▶ **Your task**: The records should be restated exactly from their first line through the line with "coffee maker [921,459,1051,564]" in it.

Collected data entries:
···
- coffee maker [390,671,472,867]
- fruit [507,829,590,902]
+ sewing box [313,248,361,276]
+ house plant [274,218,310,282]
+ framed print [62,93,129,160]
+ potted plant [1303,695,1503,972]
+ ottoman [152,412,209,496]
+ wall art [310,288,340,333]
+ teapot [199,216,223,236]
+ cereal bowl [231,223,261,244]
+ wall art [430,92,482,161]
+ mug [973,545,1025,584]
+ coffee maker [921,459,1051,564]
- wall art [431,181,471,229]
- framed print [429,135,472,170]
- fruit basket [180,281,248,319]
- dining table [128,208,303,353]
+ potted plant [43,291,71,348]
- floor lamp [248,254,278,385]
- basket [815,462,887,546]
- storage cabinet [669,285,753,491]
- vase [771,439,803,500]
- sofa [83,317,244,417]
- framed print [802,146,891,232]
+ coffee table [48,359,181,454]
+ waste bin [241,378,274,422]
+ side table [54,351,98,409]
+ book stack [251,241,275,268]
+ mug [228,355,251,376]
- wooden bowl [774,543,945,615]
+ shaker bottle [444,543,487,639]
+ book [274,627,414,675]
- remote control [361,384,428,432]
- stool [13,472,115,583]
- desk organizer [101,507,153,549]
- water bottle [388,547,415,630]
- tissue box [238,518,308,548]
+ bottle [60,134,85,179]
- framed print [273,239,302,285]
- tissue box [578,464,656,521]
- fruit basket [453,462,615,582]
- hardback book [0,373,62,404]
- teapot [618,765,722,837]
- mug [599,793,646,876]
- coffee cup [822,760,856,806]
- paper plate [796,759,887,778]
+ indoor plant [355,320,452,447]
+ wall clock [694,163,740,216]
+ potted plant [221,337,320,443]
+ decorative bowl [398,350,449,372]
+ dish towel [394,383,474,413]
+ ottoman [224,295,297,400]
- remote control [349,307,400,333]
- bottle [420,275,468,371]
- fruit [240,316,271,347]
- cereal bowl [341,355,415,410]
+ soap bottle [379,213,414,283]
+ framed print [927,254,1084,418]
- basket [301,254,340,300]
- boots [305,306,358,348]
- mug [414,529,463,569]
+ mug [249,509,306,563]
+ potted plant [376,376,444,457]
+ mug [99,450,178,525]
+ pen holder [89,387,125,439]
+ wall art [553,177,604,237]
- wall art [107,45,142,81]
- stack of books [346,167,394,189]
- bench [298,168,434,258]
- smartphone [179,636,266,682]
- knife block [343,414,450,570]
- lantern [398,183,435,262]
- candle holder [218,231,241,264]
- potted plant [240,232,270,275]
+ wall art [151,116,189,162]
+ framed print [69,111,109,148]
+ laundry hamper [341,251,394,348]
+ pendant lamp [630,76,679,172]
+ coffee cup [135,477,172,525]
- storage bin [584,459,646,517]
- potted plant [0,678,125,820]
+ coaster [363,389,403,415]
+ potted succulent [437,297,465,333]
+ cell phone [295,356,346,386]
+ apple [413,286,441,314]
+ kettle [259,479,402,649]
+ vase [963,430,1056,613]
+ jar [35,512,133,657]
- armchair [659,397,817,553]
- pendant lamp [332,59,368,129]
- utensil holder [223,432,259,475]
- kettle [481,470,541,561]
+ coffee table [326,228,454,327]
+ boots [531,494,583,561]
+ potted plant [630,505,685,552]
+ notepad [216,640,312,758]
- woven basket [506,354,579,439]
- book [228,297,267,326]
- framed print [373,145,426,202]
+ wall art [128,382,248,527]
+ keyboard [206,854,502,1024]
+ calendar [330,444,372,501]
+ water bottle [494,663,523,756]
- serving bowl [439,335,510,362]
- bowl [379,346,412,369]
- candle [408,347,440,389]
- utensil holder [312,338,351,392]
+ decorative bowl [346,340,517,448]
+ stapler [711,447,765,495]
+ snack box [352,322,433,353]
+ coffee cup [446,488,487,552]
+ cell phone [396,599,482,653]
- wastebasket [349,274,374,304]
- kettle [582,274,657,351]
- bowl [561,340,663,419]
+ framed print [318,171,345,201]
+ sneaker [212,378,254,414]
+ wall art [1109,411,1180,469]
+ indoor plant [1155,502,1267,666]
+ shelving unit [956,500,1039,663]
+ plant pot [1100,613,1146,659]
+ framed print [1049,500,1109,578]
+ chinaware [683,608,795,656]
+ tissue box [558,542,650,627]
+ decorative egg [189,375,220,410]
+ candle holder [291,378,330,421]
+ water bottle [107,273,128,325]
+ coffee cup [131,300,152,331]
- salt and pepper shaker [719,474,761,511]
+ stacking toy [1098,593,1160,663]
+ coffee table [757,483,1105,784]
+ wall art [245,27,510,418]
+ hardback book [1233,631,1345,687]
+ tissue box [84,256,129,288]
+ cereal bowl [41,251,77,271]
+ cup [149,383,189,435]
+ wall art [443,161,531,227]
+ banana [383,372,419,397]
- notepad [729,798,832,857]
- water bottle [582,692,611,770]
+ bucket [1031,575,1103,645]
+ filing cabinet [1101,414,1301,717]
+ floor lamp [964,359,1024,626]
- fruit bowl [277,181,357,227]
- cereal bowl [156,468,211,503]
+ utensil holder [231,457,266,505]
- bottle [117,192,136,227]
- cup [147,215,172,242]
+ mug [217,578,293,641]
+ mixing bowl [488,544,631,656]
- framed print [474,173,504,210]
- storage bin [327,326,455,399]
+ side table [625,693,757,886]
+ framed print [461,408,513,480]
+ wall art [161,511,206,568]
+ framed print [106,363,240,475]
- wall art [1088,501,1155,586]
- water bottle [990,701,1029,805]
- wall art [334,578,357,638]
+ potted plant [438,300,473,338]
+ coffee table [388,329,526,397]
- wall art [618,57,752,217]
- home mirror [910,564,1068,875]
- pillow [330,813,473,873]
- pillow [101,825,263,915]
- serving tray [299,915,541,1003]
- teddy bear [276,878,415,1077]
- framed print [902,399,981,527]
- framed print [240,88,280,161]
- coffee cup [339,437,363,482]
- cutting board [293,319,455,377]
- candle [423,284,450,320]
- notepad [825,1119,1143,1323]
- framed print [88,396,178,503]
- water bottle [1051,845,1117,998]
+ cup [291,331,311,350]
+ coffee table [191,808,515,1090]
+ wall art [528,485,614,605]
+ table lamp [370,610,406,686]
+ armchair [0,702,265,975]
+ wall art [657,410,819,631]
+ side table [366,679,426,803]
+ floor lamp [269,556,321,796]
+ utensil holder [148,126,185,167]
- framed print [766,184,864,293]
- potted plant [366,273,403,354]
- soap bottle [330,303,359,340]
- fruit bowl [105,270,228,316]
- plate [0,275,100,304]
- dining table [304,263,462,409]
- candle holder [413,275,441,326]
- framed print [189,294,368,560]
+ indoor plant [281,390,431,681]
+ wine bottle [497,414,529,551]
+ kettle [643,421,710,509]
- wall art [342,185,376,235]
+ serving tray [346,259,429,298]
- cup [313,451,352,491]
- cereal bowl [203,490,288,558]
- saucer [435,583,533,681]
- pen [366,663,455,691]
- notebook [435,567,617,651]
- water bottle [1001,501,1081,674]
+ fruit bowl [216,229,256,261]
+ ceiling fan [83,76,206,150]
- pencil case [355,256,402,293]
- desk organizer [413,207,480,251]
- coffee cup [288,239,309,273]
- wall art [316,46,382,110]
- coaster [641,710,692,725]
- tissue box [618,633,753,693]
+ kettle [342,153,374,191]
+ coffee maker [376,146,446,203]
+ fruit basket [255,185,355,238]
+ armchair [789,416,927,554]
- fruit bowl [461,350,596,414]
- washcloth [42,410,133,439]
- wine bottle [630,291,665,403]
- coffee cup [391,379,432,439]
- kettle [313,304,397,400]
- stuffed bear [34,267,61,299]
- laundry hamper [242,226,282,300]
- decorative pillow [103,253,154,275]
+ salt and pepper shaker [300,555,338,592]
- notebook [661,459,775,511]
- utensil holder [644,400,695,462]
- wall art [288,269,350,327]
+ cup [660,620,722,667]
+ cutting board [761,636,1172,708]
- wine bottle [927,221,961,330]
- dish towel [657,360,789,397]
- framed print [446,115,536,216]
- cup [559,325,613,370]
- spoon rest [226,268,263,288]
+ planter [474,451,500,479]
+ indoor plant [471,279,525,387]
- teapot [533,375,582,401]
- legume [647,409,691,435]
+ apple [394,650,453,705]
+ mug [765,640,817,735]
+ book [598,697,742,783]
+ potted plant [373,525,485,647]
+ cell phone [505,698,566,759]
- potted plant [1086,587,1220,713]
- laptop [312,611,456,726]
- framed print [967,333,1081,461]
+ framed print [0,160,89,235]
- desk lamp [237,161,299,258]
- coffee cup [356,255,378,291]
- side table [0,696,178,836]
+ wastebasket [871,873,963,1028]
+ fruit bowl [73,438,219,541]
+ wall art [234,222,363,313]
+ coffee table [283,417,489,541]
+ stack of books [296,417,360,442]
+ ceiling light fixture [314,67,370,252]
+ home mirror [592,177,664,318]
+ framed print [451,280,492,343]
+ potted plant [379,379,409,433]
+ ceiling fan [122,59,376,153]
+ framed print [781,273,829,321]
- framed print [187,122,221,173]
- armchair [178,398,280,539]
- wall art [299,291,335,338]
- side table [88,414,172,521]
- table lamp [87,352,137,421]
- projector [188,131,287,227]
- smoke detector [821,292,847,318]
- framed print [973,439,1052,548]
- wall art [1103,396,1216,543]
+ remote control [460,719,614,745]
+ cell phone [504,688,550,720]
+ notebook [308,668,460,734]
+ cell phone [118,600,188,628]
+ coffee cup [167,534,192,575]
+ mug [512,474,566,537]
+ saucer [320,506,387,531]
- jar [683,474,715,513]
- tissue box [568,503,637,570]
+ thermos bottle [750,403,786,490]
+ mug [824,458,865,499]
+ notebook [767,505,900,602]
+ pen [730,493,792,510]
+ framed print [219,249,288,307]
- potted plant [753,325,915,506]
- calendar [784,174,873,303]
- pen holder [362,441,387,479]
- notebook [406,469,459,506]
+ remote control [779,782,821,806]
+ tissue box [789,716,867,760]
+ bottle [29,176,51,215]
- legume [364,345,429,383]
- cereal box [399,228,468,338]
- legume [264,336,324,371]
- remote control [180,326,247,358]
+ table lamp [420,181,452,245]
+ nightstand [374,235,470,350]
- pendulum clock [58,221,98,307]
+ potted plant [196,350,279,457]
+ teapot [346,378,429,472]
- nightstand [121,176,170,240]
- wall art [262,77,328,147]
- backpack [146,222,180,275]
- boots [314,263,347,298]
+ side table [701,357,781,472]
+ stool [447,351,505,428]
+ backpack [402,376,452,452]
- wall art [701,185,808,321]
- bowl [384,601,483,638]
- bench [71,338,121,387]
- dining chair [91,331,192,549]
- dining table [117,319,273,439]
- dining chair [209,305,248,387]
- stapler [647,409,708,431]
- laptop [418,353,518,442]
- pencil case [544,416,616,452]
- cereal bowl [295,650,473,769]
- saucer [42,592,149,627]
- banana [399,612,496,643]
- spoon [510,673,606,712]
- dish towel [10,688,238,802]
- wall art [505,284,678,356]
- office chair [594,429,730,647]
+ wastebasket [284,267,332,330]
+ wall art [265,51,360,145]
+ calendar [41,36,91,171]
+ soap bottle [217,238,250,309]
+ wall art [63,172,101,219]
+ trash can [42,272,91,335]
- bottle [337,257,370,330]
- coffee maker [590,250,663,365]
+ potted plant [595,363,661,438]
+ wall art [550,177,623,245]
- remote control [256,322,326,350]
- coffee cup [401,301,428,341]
···
▶ **Response to this task**:
- coffee maker [390,671,472,867]
- fruit [507,829,590,902]
+ sewing box [313,248,361,276]
+ house plant [274,218,310,282]
+ framed print [62,93,129,160]
+ potted plant [1303,695,1503,972]
+ ottoman [152,412,209,496]
+ wall art [310,288,340,333]
+ teapot [199,216,223,236]
+ cereal bowl [231,223,261,244]
+ wall art [430,92,482,161]
+ mug [973,545,1025,584]
+ coffee maker [921,459,1051,564]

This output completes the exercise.